- Description of the task
Reproduce every line of text in the records below word for word, in the same order. Leave the pictures out of your answer.

- Supplied entries
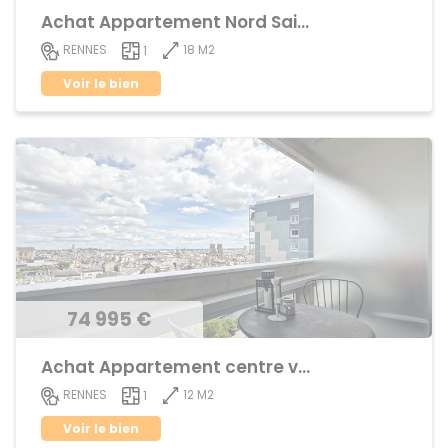
Achat Appartement Nord Saint-Martin
18 M2
RENNES
1
Voir le bien
74 995 €
Achat Appartement centre ville
12 M2
RENNES
1
Voir le bien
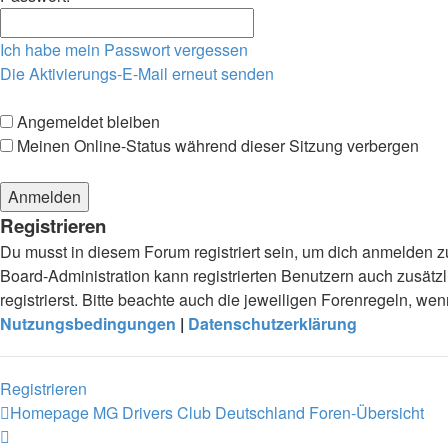
Ich habe mein Passwort vergessen
Die Aktivierungs-E-Mail erneut senden
Angemeldet bleiben
Meinen Online-Status während dieser Sitzung verbergen
Registrieren
Du musst in diesem Forum registriert sein, um dich anmelden zu
Board-Administration kann registrierten Benutzern auch zusä
registrierst. Bitte beachte auch die jeweiligen Forenregeln, w
Nutzungsbedingungen
|
Datenschutzerklärung
Registrieren
Homepage MG Drivers Club Deutschland
Foren-Übersicht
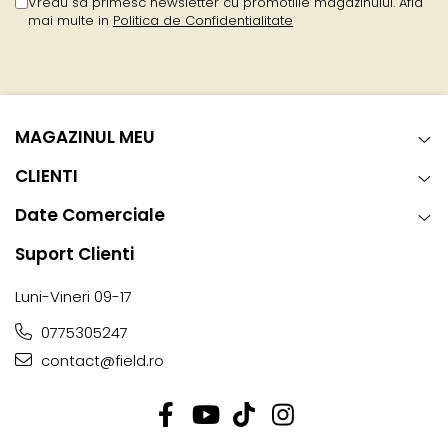
Vreau sa primesc newsletter cu promotiile magazinului. Afla
mai multe in
Politica de Confidentialitate
MAGAZINUL MEU
CLIENTI
Date Comerciale
Suport Clienti
Luni-Vineri 09-17
0775305247
contact@field.ro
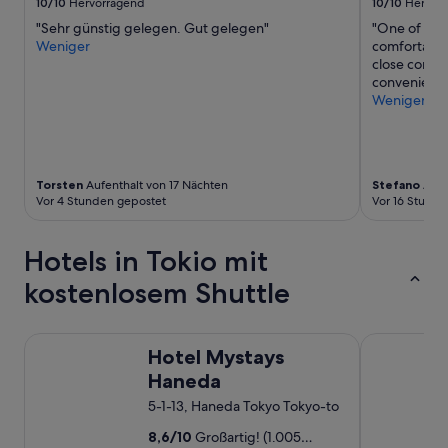
m
e
10/10
Hervorragend
10/10
Hervor
i
z
"Sehr günstig gelegen. Gut gelegen"
"One of the 
n
u
Weniger
comfortable
a
r
close connec
l
M
convenient.
3
e
Weniger
.
t
D
r
a
o
s
n
H
a
Torsten
Aufenthalt von 17 Nächten
Stefano
Aufe
o
h
Vor 4 Stunden gepostet
Vor 16 Stunde
t
z
e
u
l
Hotels in Tokio mit
m
h
A
kostenlosem Shuttle
a
i
t
r
a
p
Hotel Mystays Haneda
Haneda Exce
u
o
Hotel Mystays
c
r
h
Haneda
t
e
m
5-1-13, Haneda Tokyo Tokyo-to
i
i
n
t
8,6
/
10
Großartig! (1.005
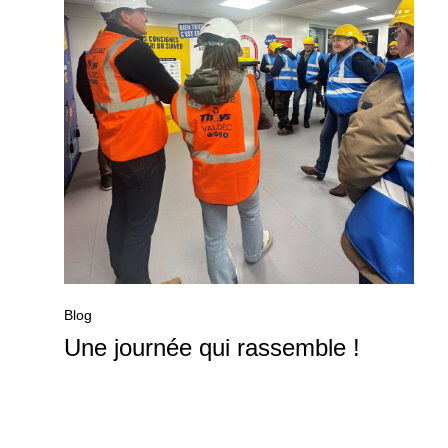
Blog
Une journée qui rassemble !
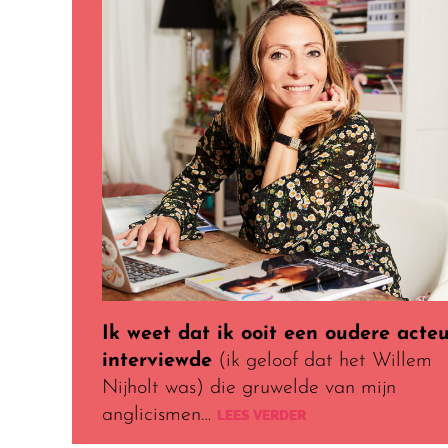
Ik weet dat ik ooit een oudere acte
interviewde
(ik geloof dat het Willem
Nijholt was) die gruwelde van mijn
anglicismen…
LEES VERDER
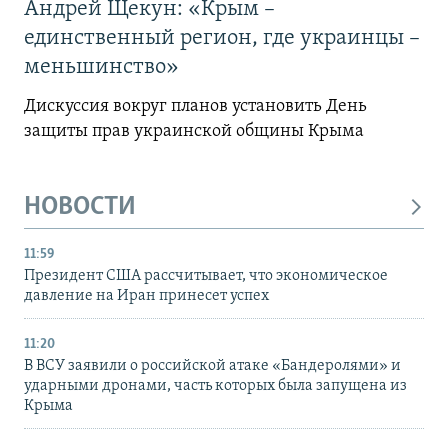
Андрей Щекун: «Крым –
единственный регион, где украинцы –
меньшинство»
Дискуссия вокруг планов установить День
защиты прав украинской общины Крыма
НОВОСТИ
11:59
Президент США рассчитывает, что экономическое
давление на Иран принесет успех
11:20
В ВСУ заявили о российской атаке «Бандеролями» и
ударными дронами, часть которых была запущена из
Крыма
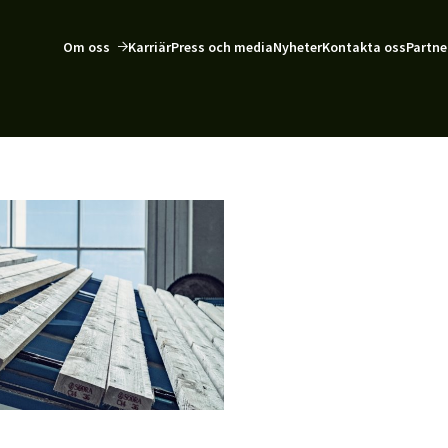
Om oss
Karriär
Press och media
Nyheter
Kontakta oss
Partne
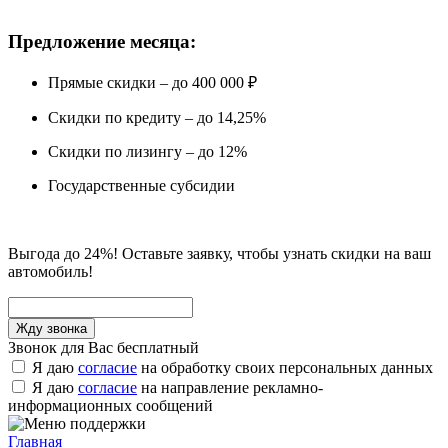
Предложение месяца:
Прямые скидки – до 400 000 ₽
Скидки по кредиту – до 14,25%
Скидки по лизингу – до 12%
Государственные субсидии
Выгода до 24%! Оставьте заявку, чтобы узнать скидки на ваш
автомобиль!
Звонок для Вас бесплатный
Я даю
согласие
на обработку своих персональных данных
Я даю
согласие
на направление рекламно-
информационных сообщений
Главная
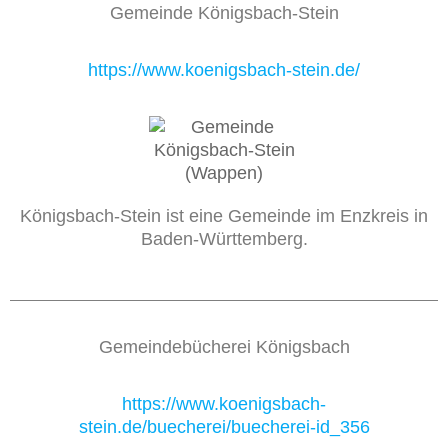
Gemeinde Königsbach-Stein
https://www.koenigsbach-stein.de/
Königsbach-Stein ist eine Gemeinde im Enzkreis in
Baden-Württemberg.
Gemeindebücherei Königsbach
https://www.koenigsbach-
stein.de/buecherei/buecherei-id_356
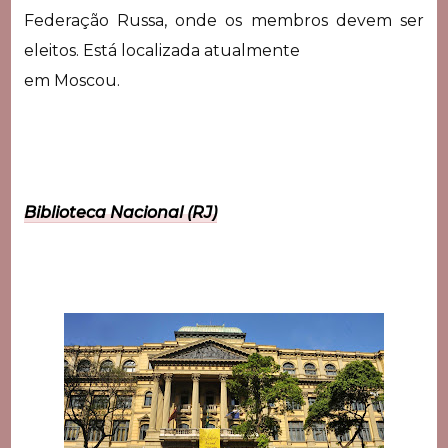
Federação Russa, onde os membros devem ser
eleitos. Está localizada atualmente
em Moscou.
Biblioteca Nacional (RJ)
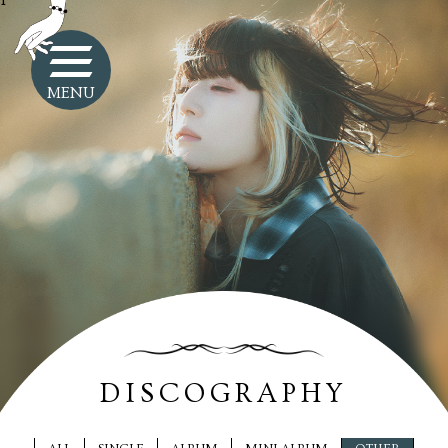
1
MENU
DISCOGRAPHY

- Task answer
Achat Appartement Nord Saint-Martin
18 M2
RENNES
1
Voir le bien
74 995 €
Achat Appartement centre ville
12 M2
RENNES
1
Voir le bien
Ich habe mein Passwort vergessen
Die Aktivierungs-E-Mail erneut senden
Angemeldet bleiben
Meinen Online-Status während dieser Sitzung verbergen
Registrieren
Du musst in diesem Forum registriert sein, um dich anmelden zu
Board-Administration kann registrierten Benutzern auch zusä
registrierst. Bitte beachte auch die jeweiligen Forenregeln, w
Nutzungsbedingungen
|
Datenschutzerklärung
Registrieren
Homepage MG Drivers Club Deutschland
Foren-Übersicht
Vreau sa primesc newsletter cu promotiile magazinului. Afla
mai multe in
Politica de Confidentialitate
MAGAZINUL MEU
CLIENTI
Date Comerciale
Suport Clienti
Luni-Vineri 09-17
0775305247
contact@field.ro
m
e
10/10
Hervorragend
10/10
Hervor
i
z
"Sehr günstig gelegen. Gut gelegen"
"One of the 
n
u
Weniger
comfortable
a
r
close connec
l
M
convenient.
3
e
Weniger
.
t
D
r
a
o
s
n
H
a
Torsten
Aufenthalt von 17 Nächten
Stefano
Aufe
o
h
Vor 4 Stunden gepostet
Vor 16 Stunde
t
z
e
u
l
Hotels in Tokio mit
m
h
A
kostenlosem Shuttle
a
i
t
r
a
p
Hotel Mystays Haneda
Haneda Exce
u
o
Hotel Mystays
c
r
h
Haneda
t
e
m
5-1-13, Haneda Tokyo Tokyo-to
i
i
n
t
8,6
/
10
Großartig! (1.005
Blog
Une journée qui rassemble !
Ik weet dat ik ooit een oudere acte
interviewde
(ik geloof dat het Willem
Nijholt was) die gruwelde van mijn
anglicismen…
LEES VERDER
Андрей Щекун: «Крым –
единственный регион, где украинцы –
меньшинство»
Дискуссия вокруг планов установить День
защиты прав украинской общины Крыма
НОВОСТИ
11:59
Президент США рассчитывает, что экономическое
давление на Иран принесет успех
11:20
В ВСУ заявили о российской атаке «Бандеролями» и
ударными дронами, часть которых была запущена из
Крыма
Om oss
Karriär
Press och media
Nyheter
Kontakta oss
Partne
Предложение месяца:
Прямые скидки – до 400 000 ₽
Скидки по кредиту – до 14,25%
Скидки по лизингу – до 12%
Государственные субсидии
Выгода до 24%! Оставьте заявку, чтобы узнать скидки на ваш
автомобиль!
Звонок для Вас бесплатный
Я даю
согласие
на обработку своих персональных данных
Я даю
согласие
на направление рекламно-
информационных сообщений
Главная
Gemeinde Königsbach-Stein
https://www.koenigsbach-stein.de/
Königsbach-Stein ist eine Gemeinde im Enzkreis in
Baden-Württemberg.
Gemeindebücherei Königsbach
https://www.koenigsbach-
stein.de/buecherei/buecherei-id_356
Federação Russa, onde os membros devem ser
eleitos. Está localizada atualmente
em Moscou.
Biblioteca Nacional (RJ)
1
MENU
DISCOGRAPHY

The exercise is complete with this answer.